Uma das utilidades do VAR no futebol é auxiliar na interpretação das jogadas. A decisão compete ao árbitro que está no campo e a revisão apenas sugere que ele assista às imagens no detalhe e confirme ou volte atrás no que havia apitado. Ele pode até se recusar a ir ao monitor, se estava perto do lance e sua convicção é firme.

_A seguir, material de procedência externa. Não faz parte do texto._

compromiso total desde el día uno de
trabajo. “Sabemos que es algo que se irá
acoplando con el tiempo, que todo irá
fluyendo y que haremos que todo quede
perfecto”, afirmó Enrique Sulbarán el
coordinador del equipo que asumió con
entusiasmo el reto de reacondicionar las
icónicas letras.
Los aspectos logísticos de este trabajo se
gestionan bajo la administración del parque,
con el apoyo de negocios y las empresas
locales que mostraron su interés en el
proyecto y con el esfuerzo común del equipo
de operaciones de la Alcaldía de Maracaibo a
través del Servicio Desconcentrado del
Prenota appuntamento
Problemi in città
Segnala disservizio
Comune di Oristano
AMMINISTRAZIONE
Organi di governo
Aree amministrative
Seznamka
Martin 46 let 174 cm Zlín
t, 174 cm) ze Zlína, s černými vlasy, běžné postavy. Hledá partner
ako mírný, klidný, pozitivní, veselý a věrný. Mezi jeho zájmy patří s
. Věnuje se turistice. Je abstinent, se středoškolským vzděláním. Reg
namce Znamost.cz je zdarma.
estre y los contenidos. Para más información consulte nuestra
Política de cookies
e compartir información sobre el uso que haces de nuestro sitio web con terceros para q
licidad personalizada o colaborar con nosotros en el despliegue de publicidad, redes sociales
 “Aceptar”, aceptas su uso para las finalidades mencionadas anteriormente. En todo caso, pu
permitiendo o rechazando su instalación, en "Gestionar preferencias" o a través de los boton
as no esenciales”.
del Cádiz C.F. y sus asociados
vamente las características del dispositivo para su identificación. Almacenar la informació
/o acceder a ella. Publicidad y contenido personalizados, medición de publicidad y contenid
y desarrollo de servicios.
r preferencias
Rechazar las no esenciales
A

Já o impedimento não é questão de interpretação e a revisão comunica o árbitro: estava mais à frente do zagueiro ou não estava. O gol foi legal e merece ser validado ou foi irregular e deve ser anulado.

Certo? Errado.

O que ninguém imaginava era que o impedimento também é lance de interpretação. Alguns são fáceis e a olho nu tudo se resolve. Mas aquelas fotografias com uma linha para tirar a dúvida sobre a posição do atacante mostra um problema inesperado, que é justamente a espessura da linha. Se fosse bem fininha, como um fio de nailon, e a câmera conseguisse se aproximar a ponto de se vê-la, seria fácil matar a charada. É o que acontece no tênis, onde é tudo preto no branco. A bola saiu ou não saiu. Quando um dos tenistas pede o “desafio”, a câmera se aproxima até se avistar os pelinhos da bolinha. A torcida reage com um “oh”.

Vejam bem: não estou falando de esportes, mas daquilo que em filosofia da ciência se chama de “epistemologia”, que é a investigação sobre a natureza do conhecimento. Ou seja, o conhecimento do conhecimento. “Como você sabe disso?” é a pergunta epistemológica por excelência. Nós a fazemos a toda hora. As crianças a fazem quando descobrem que os adultos sabiam algo que elas não sabiam ou que achavam que eles não sabiam – o que é divertido e desconcertante ao mesmo tempo.

Nós fazemos a pergunta epistemológica para nós mesmos, silenciosamente. O homem inteligente duvida de si próprio. Mas só até certo ponto. Depois ele precisa decidir se foi falta mesmo ou não.